WHAT YOU HAVE TO DO: Images are not part of the copy; transcribe all the data exactly.

═════ DATA TO PROCESS ═════

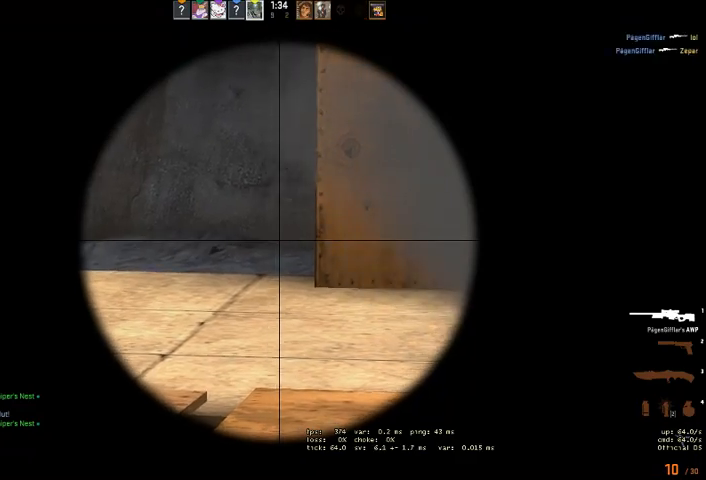
Gameplay with keyboard and mouse; each line is a JSON object with the keys and mouse buttons held at the frame after it. "events" lists presses ("down") and releases ("up") of "a", "ctrl", "d", "e", "q", "s", "shift", "space", "w", "mouse_left", "mouse_wheel" and "mouse_right" between this image and that frame as [ms after this image, input, new state], when the widget could be followed in between. "mouse_left", "mouse_wheel", "mouse_right" = the "left", "wheel", "right" buttons of the "mouse" list. No other keys are recorded. "wheel" means that the mouse wheel is clicked or scrolled. Mouse movement is not recorded. Not read: mouse_mb4.
{"keys": ["q"], "mouse": ["right"], "events": [[466, "mouse_right", "down"], [500, "q", "down"]]}
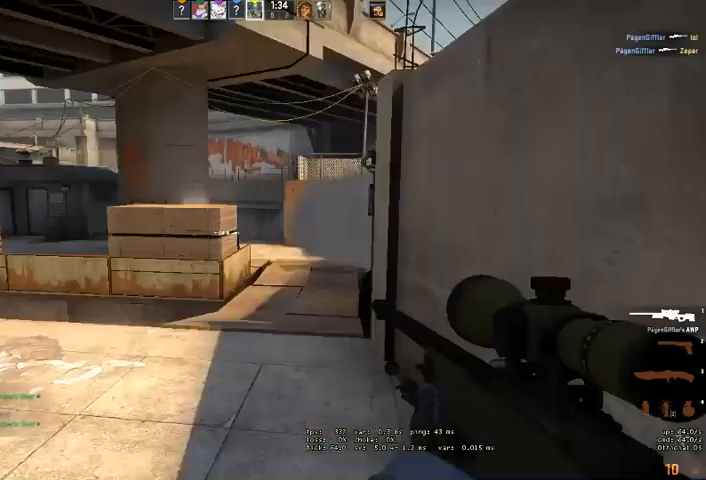
{"keys": [], "mouse": [], "events": [[66, "q", "up"], [100, "mouse_right", "up"], [300, "a", "down"], [400, "a", "up"]]}
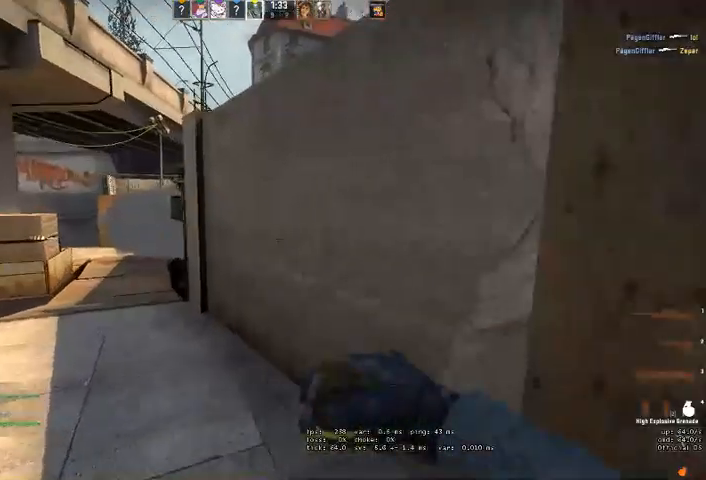
{"keys": ["d"], "mouse": []}
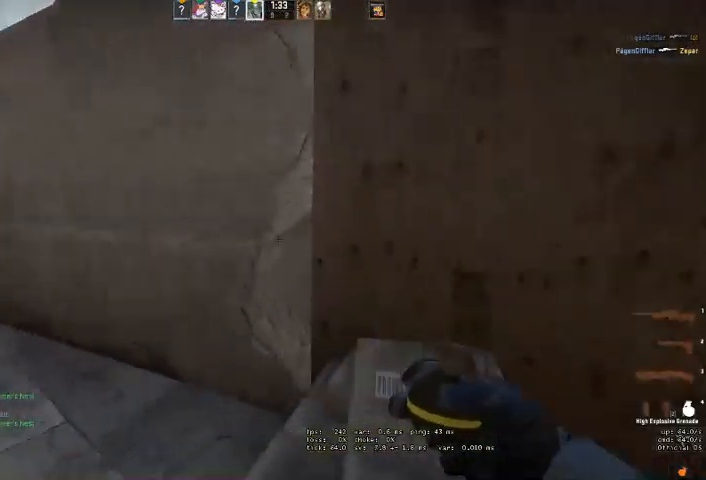
{"keys": ["a", "w"], "mouse": [], "events": [[66, "space", "down"], [66, "w", "down"], [133, "q", "down"], [233, "q", "up"], [233, "space", "up"], [266, "d", "up"], [366, "a", "down"]]}
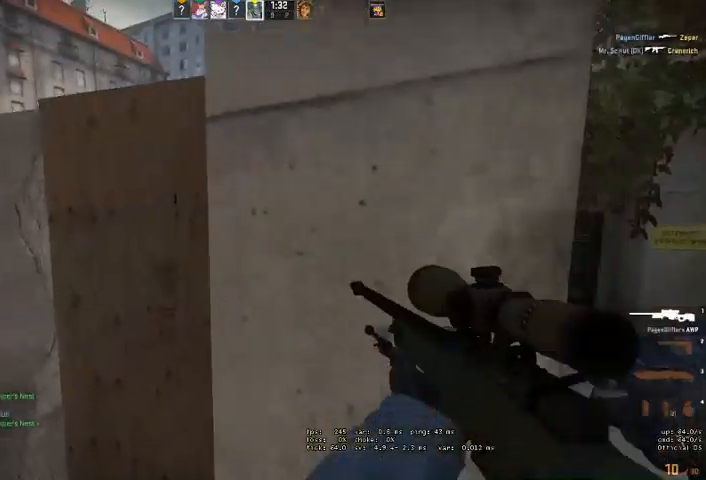
{"keys": ["space", "w"], "mouse": [], "events": [[33, "w", "up"], [233, "w", "down"], [300, "a", "up"], [466, "space", "down"]]}
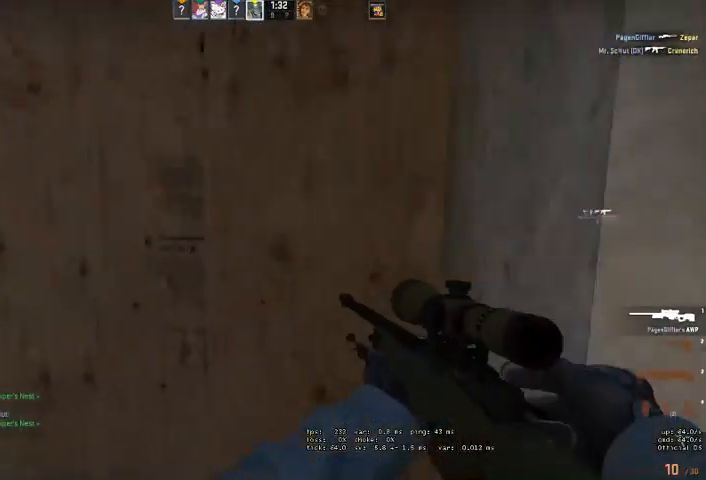
{"keys": [], "mouse": [], "events": [[66, "space", "up"], [233, "a", "down"], [366, "w", "up"], [400, "a", "up"]]}
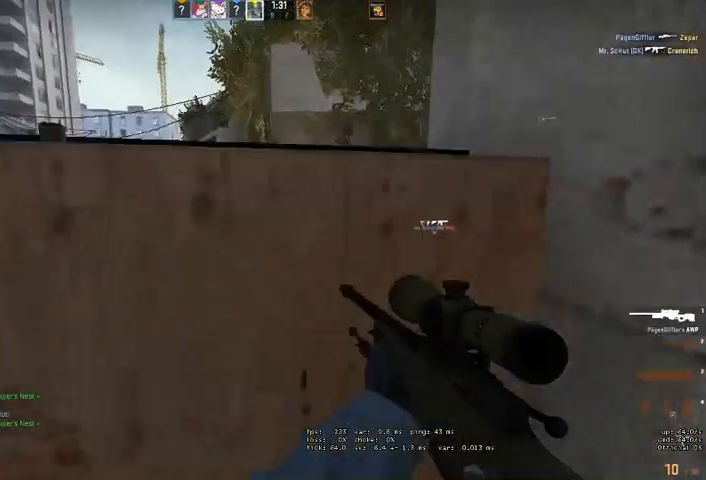
{"keys": ["space"], "mouse": [], "events": [[333, "space", "down"]]}
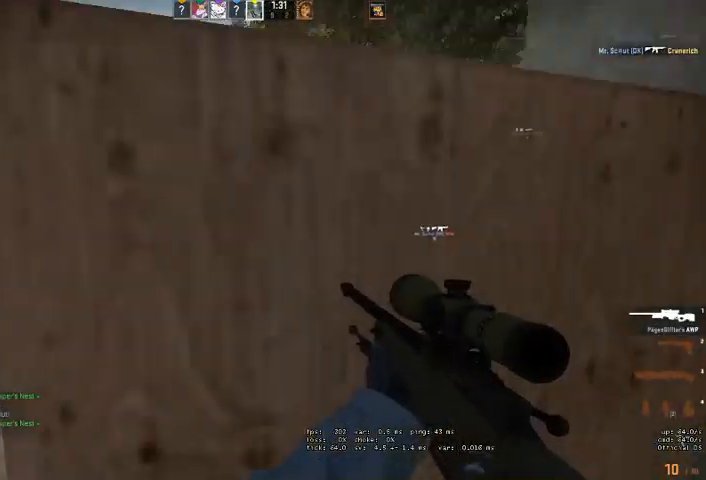
{"keys": [], "mouse": []}
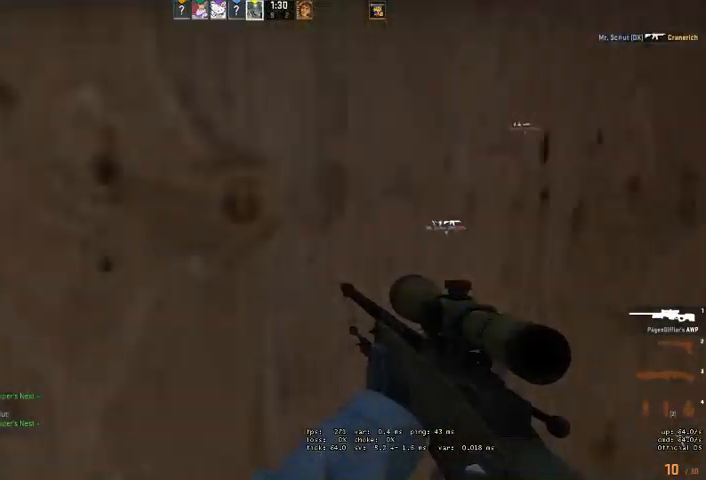
{"keys": [], "mouse": [], "events": [[33, "mouse_right", "down"], [133, "mouse_right", "up"], [266, "mouse_left", "down"], [433, "mouse_left", "up"], [433, "q", "down"], [466, "q", "up"]]}
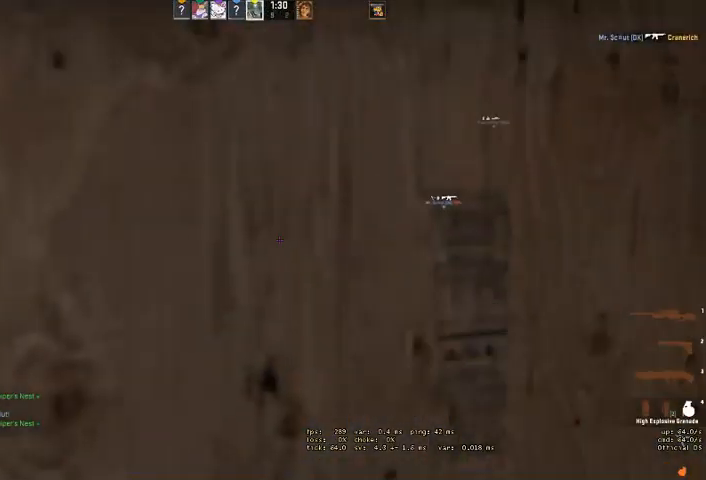
{"keys": [], "mouse": [], "events": [[66, "q", "down"], [100, "q", "up"]]}
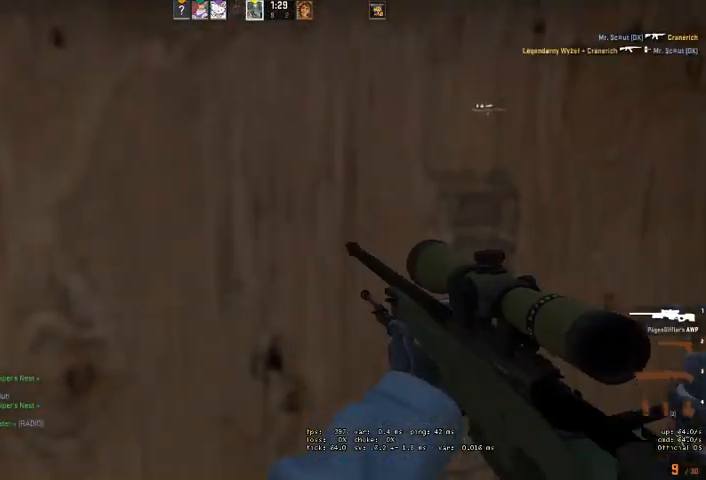
{"keys": [], "mouse": [], "events": []}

═════

ANSWER FOR THIS EXERCISE:
Gameplay with keyboard and mouse; each line is a JSON object with the keys and mouse buttons held at the frame after it. "events" lists presses ("down") and releases ("up") of "a", "ctrl", "d", "e", "q", "s", "shift", "space", "w", "mouse_left", "mouse_wheel" and "mouse_right" between this image and that frame as [ms after this image, input, new state], when the widget could be followed in between. "mouse_left", "mouse_wheel", "mouse_right" = the "left", "wheel", "right" buttons of the "mouse" list. No other keys are recorded. "wheel" means that the mouse wheel is clicked or scrolled. Mouse movement is not recorded. Not read: mouse_mb4.
{"keys": ["q"], "mouse": ["right"], "events": [[466, "mouse_right", "down"], [500, "q", "down"]]}
{"keys": [], "mouse": [], "events": [[66, "q", "up"], [100, "mouse_right", "up"], [300, "a", "down"], [400, "a", "up"]]}
{"keys": ["d"], "mouse": []}
{"keys": ["a", "w"], "mouse": [], "events": [[66, "space", "down"], [66, "w", "down"], [133, "q", "down"], [233, "q", "up"], [233, "space", "up"], [266, "d", "up"], [366, "a", "down"]]}
{"keys": ["space", "w"], "mouse": [], "events": [[33, "w", "up"], [233, "w", "down"], [300, "a", "up"], [466, "space", "down"]]}
{"keys": [], "mouse": [], "events": [[66, "space", "up"], [233, "a", "down"], [366, "w", "up"], [400, "a", "up"]]}
{"keys": ["space"], "mouse": [], "events": [[333, "space", "down"]]}
{"keys": [], "mouse": []}
{"keys": [], "mouse": [], "events": [[33, "mouse_right", "down"], [133, "mouse_right", "up"], [266, "mouse_left", "down"], [433, "mouse_left", "up"], [433, "q", "down"], [466, "q", "up"]]}
{"keys": [], "mouse": [], "events": [[66, "q", "down"], [100, "q", "up"]]}
{"keys": [], "mouse": [], "events": []}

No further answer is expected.